WHAT IS BEING ASKED:
Retype each line below precisely and omit all images.

Extracted records:
______________________________
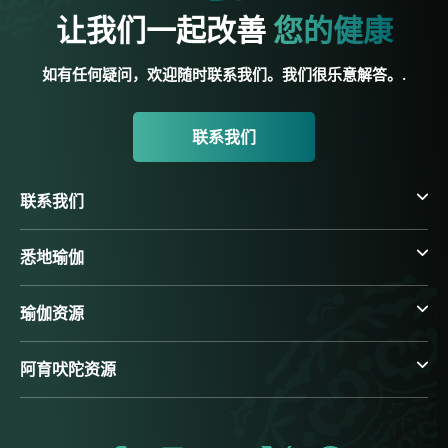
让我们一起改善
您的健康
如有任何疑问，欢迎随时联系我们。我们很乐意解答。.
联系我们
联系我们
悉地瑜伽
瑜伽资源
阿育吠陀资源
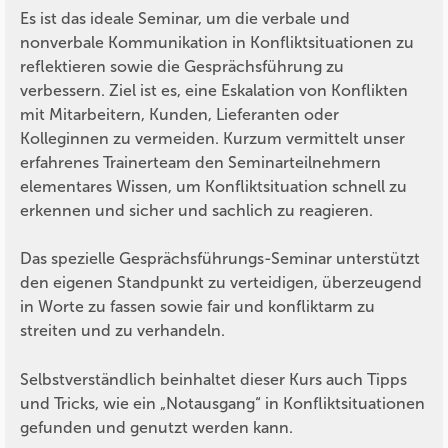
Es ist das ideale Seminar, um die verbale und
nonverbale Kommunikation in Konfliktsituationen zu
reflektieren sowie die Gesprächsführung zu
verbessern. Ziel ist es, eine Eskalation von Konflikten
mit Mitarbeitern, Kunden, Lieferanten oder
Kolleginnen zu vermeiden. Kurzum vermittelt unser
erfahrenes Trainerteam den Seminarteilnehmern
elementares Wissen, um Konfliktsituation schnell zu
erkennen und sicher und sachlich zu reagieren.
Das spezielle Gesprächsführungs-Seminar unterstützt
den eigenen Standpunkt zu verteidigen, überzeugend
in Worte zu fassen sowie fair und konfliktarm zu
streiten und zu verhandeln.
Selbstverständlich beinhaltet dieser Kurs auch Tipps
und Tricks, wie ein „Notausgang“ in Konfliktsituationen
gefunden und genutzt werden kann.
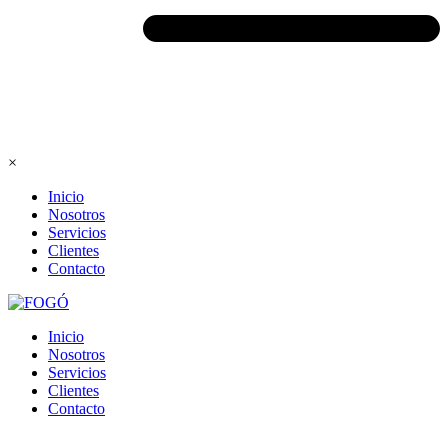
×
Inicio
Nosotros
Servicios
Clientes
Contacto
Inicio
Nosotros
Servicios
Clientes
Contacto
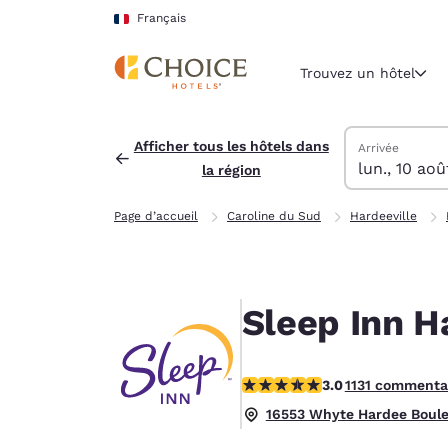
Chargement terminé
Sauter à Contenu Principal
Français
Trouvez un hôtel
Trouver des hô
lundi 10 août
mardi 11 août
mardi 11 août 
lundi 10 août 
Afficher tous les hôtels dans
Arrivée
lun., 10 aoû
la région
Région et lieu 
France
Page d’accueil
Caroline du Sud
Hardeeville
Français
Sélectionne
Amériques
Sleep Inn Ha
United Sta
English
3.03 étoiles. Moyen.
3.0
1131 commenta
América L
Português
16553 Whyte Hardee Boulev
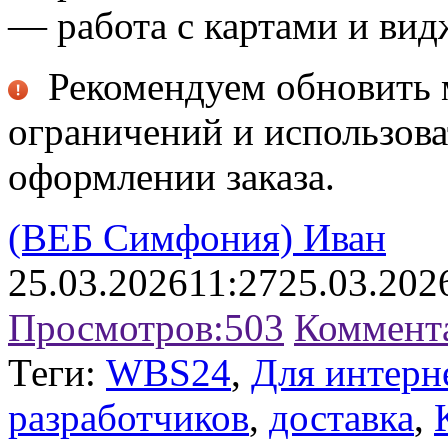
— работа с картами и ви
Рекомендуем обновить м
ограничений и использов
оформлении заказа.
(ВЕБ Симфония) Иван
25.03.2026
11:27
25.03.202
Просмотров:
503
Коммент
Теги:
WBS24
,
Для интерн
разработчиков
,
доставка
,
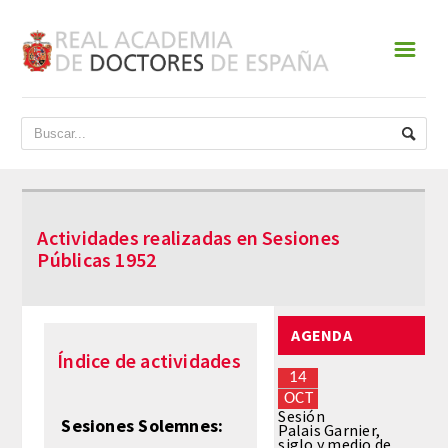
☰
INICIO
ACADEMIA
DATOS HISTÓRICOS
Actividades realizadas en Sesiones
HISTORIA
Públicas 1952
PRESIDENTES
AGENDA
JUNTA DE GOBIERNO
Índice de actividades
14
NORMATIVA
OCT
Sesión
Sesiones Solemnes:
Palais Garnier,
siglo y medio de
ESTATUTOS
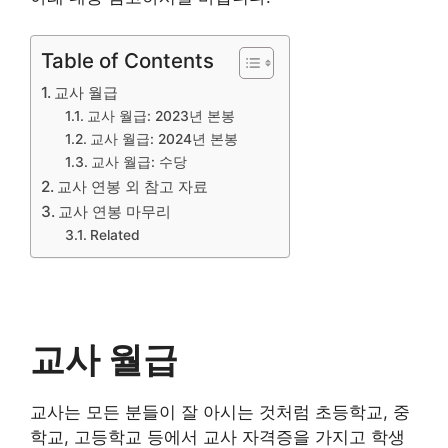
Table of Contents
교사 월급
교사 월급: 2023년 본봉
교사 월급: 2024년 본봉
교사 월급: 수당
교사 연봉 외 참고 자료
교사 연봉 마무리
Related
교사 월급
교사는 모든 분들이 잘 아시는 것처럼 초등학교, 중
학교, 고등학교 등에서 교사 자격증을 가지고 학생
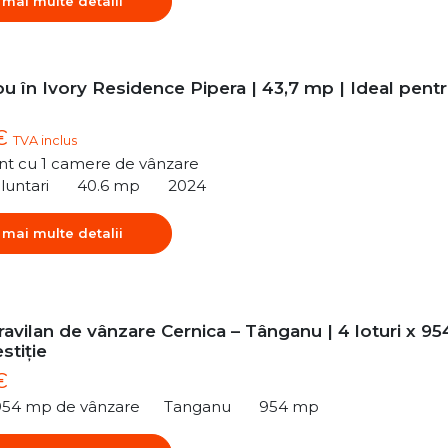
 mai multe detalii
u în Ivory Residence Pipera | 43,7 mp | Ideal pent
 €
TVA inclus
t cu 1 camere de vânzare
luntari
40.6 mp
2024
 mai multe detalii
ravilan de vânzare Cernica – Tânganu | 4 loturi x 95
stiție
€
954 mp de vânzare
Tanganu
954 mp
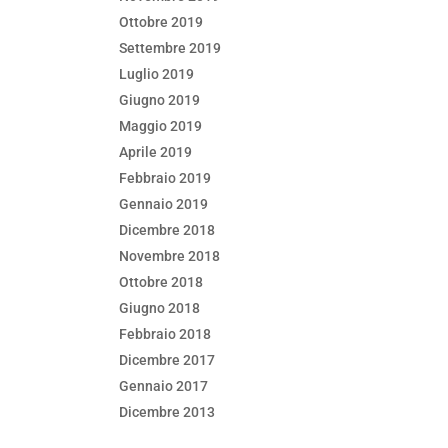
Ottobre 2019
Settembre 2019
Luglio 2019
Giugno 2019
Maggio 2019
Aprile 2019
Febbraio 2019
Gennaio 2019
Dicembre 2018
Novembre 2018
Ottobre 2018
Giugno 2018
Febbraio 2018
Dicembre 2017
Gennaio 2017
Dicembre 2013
______________________________
ANSWER SPACE:
让我们一起改善
您的健康
如有任何疑问，欢迎随时联系我们。我们很乐意解答。.
联系我们
联系我们
悉地瑜伽
瑜伽资源
阿育吠陀资源
Es ist das ideale Seminar, um die verbale und
nonverbale Kommunikation in Konfliktsituationen zu
reflektieren sowie die Gesprächsführung zu
verbessern. Ziel ist es, eine Eskalation von Konflikten
mit Mitarbeitern, Kunden, Lieferanten oder
Kolleginnen zu vermeiden. Kurzum vermittelt unser
erfahrenes Trainerteam den Seminarteilnehmern
elementares Wissen, um Konfliktsituation schnell zu
erkennen und sicher und sachlich zu reagieren.
Das spezielle Gesprächsführungs-Seminar unterstützt
den eigenen Standpunkt zu verteidigen, überzeugend
in Worte zu fassen sowie fair und konfliktarm zu
streiten und zu verhandeln.
Selbstverständlich beinhaltet dieser Kurs auch Tipps
und Tricks, wie ein „Notausgang“ in Konfliktsituationen
gefunden und genutzt werden kann.
×
Inicio
Nosotros
Servicios
Clientes
Contacto
Inicio
Nosotros
Servicios
Clientes
Contacto
Chargement terminé
Sauter à Contenu Principal
Français
Trouvez un hôtel
Trouver des hô
lundi 10 août
mardi 11 août
mardi 11 août 
lundi 10 août 
Afficher tous les hôtels dans
Arrivée
lun., 10 aoû
la région
Région et lieu 
France
Page d’accueil
Caroline du Sud
Hardeeville
Français
Sélectionne
Amériques
Sleep Inn Ha
United Sta
English
3.03 étoiles. Moyen.
3.0
1131 commenta
América L
Português
16553 Whyte Hardee Boulev
— работа с картами и ви
Рекомендуем обновить м
ограничений и использов
оформлении заказа.
(ВЕБ Симфония) Иван
25.03.2026
11:27
25.03.202
Просмотров:
503
Коммент
Теги:
WBS24
,
Для интерн
разработчиков
,
доставка
,
☰
INICIO
ACADEMIA
DATOS HISTÓRICOS
Actividades realizadas en Sesiones
HISTORIA
Públicas 1952
PRESIDENTES
AGENDA
JUNTA DE GOBIERNO
Índice de actividades
14
NORMATIVA
OCT
Sesión
Sesiones Solemnes:
Palais Garnier,
siglo y medio de
ESTATUTOS
Table of Contents
교사 월급
교사 월급: 2023년 본봉
교사 월급: 2024년 본봉
교사 월급: 수당
교사 연봉 외 참고 자료
교사 연봉 마무리
Related
교사 월급
교사는 모든 분들이 잘 아시는 것처럼 초등학교, 중
학교, 고등학교 등에서 교사 자격증을 가지고 학생
 mai multe detalii
u în Ivory Residence Pipera | 43,7 mp | Ideal pent
 €
TVA inclus
t cu 1 camere de vânzare
luntari
40.6 mp
2024
 mai multe detalii
ravilan de vânzare Cernica – Tânganu | 4 loturi x 95
stiție
€
954 mp de vânzare
Tanganu
954 mp
Ottobre 2019
Settembre 2019
Luglio 2019
Giugno 2019
Maggio 2019
Aprile 2019
Febbraio 2019
Gennaio 2019
Dicembre 2018
Novembre 2018
Ottobre 2018
Giugno 2018
Febbraio 2018
Dicembre 2017
Gennaio 2017
Dicembre 2013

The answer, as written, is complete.